**YOUR INSTRUCTIONS:**
Lines with "down": copy each one from the listing below.

**THE DATA:**

Start of Block

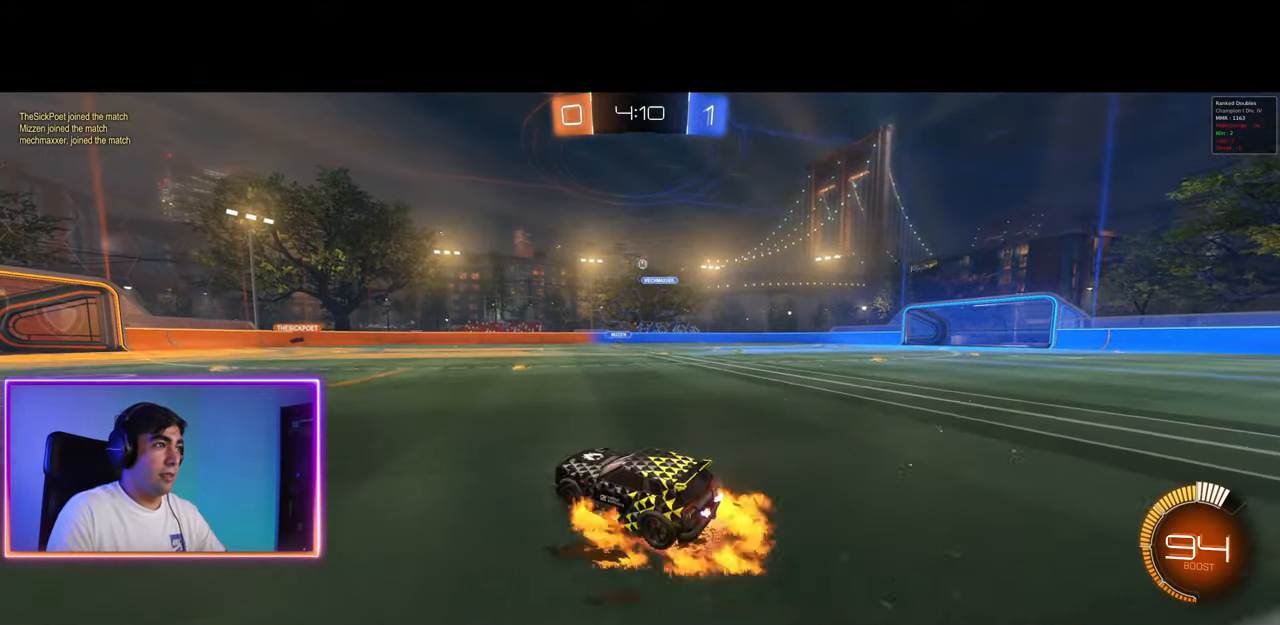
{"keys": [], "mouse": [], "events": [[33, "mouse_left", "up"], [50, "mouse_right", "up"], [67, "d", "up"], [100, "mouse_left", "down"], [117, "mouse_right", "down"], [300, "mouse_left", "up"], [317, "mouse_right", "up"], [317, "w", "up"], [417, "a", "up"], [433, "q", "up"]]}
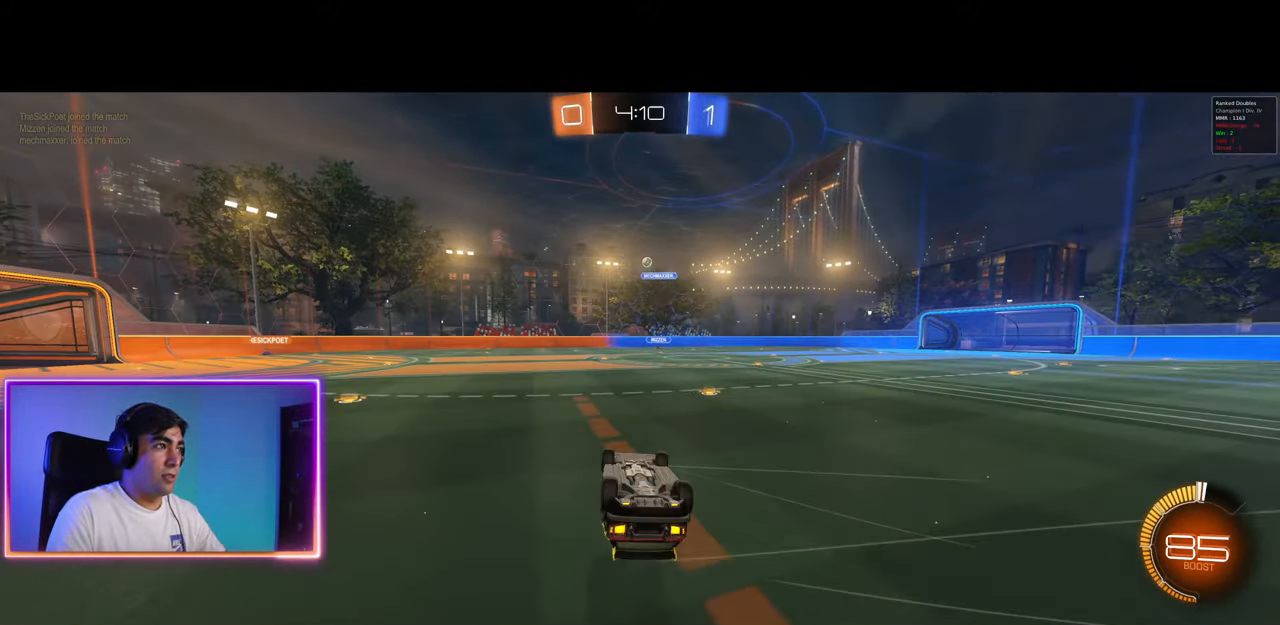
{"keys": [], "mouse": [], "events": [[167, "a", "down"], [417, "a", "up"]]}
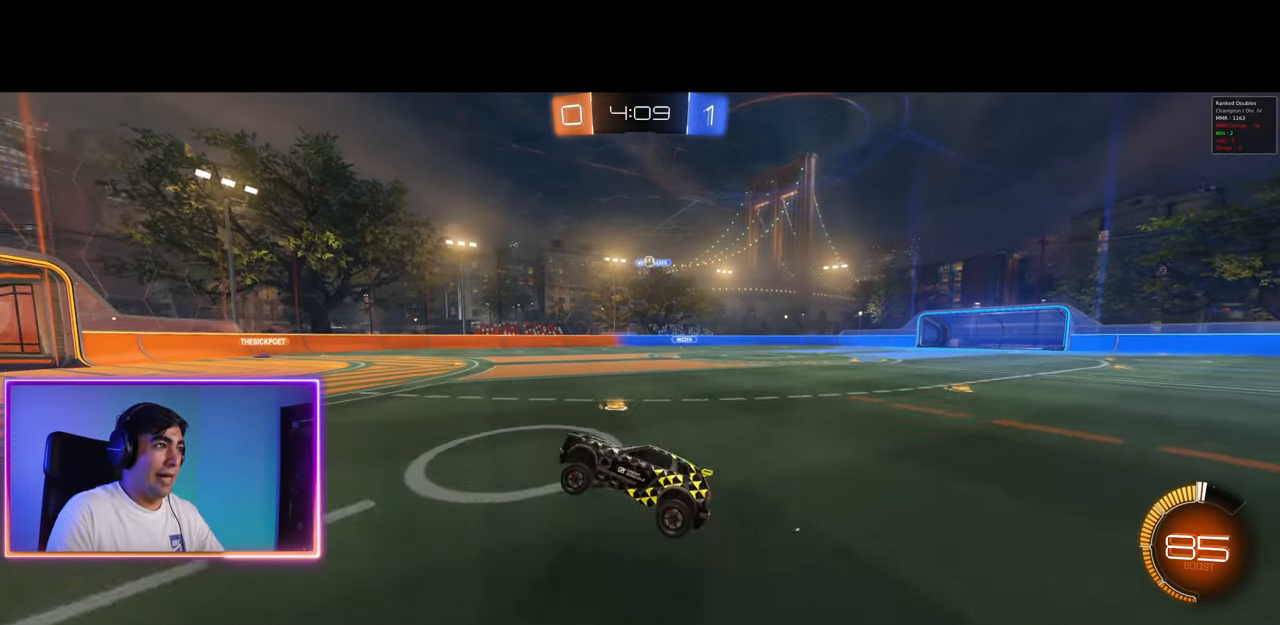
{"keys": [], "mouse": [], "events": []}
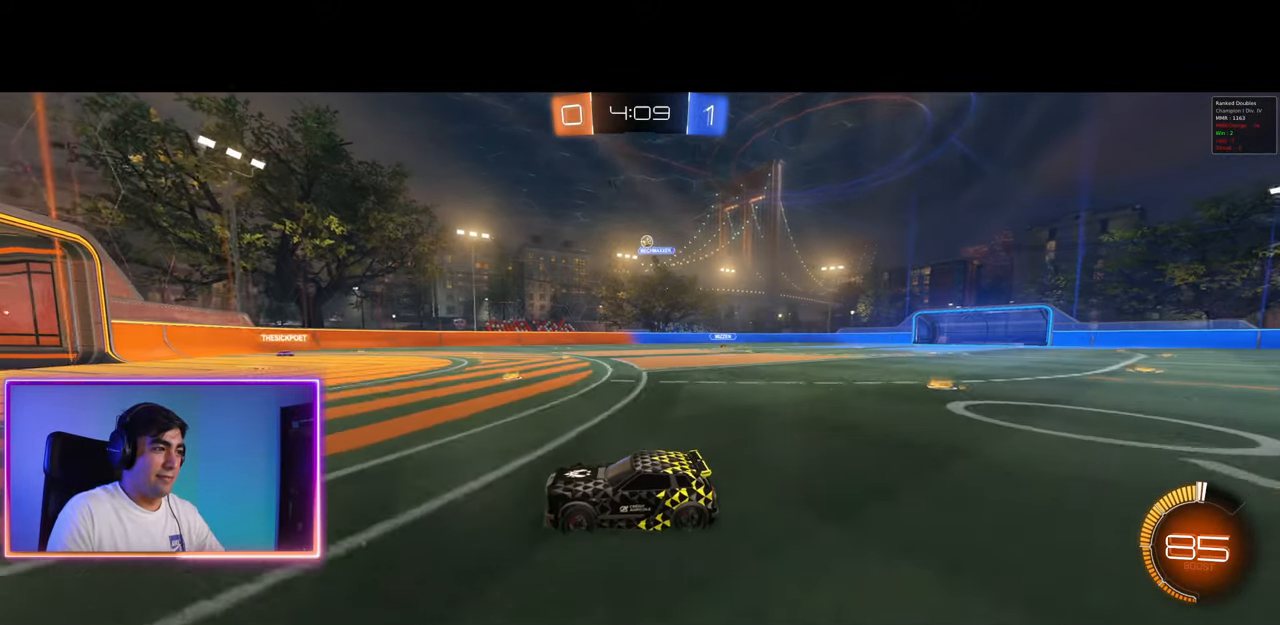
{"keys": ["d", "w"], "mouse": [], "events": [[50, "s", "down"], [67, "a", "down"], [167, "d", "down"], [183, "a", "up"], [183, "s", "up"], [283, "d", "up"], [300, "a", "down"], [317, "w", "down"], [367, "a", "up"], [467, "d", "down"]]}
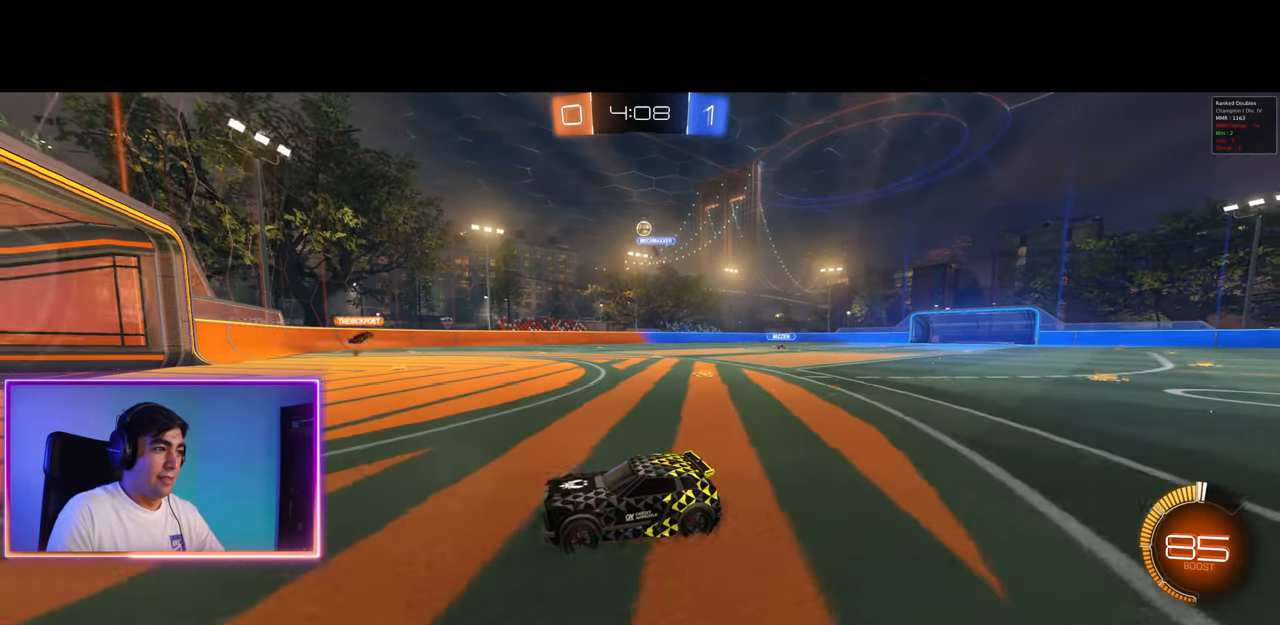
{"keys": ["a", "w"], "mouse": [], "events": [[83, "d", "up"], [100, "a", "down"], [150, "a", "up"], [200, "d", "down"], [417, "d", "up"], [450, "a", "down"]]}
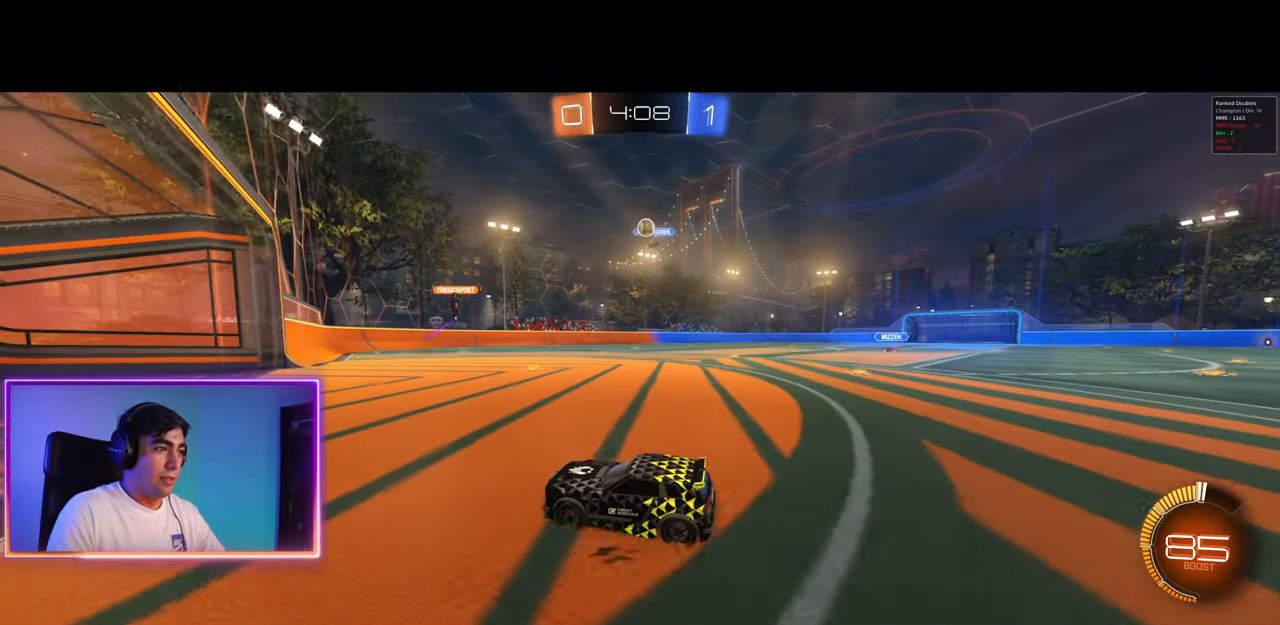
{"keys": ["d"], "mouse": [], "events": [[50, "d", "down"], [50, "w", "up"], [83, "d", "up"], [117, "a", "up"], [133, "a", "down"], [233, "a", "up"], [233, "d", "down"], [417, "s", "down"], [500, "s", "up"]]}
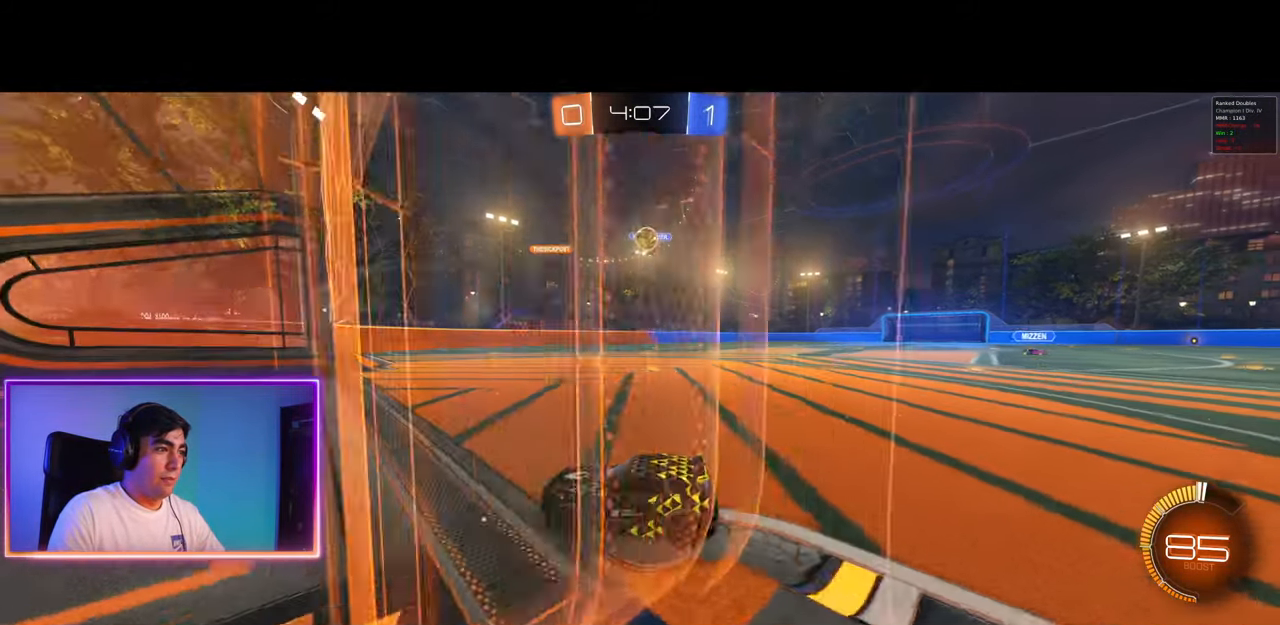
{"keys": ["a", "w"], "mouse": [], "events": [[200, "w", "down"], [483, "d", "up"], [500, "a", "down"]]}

End of Block

**YOUR RESPONSE:**
{"keys": [], "mouse": [], "events": [[33, "mouse_left", "up"], [50, "mouse_right", "up"], [67, "d", "up"], [100, "mouse_left", "down"], [117, "mouse_right", "down"], [300, "mouse_left", "up"], [317, "mouse_right", "up"], [317, "w", "up"], [417, "a", "up"], [433, "q", "up"]]}
{"keys": [], "mouse": [], "events": [[167, "a", "down"], [417, "a", "up"]]}
{"keys": ["d", "w"], "mouse": [], "events": [[50, "s", "down"], [67, "a", "down"], [167, "d", "down"], [183, "a", "up"], [183, "s", "up"], [283, "d", "up"], [300, "a", "down"], [317, "w", "down"], [367, "a", "up"], [467, "d", "down"]]}
{"keys": ["a", "w"], "mouse": [], "events": [[83, "d", "up"], [100, "a", "down"], [150, "a", "up"], [200, "d", "down"], [417, "d", "up"], [450, "a", "down"]]}
{"keys": ["d"], "mouse": [], "events": [[50, "d", "down"], [50, "w", "up"], [83, "d", "up"], [117, "a", "up"], [133, "a", "down"], [233, "a", "up"], [233, "d", "down"], [417, "s", "down"], [500, "s", "up"]]}
{"keys": ["a", "w"], "mouse": [], "events": [[200, "w", "down"], [483, "d", "up"], [500, "a", "down"]]}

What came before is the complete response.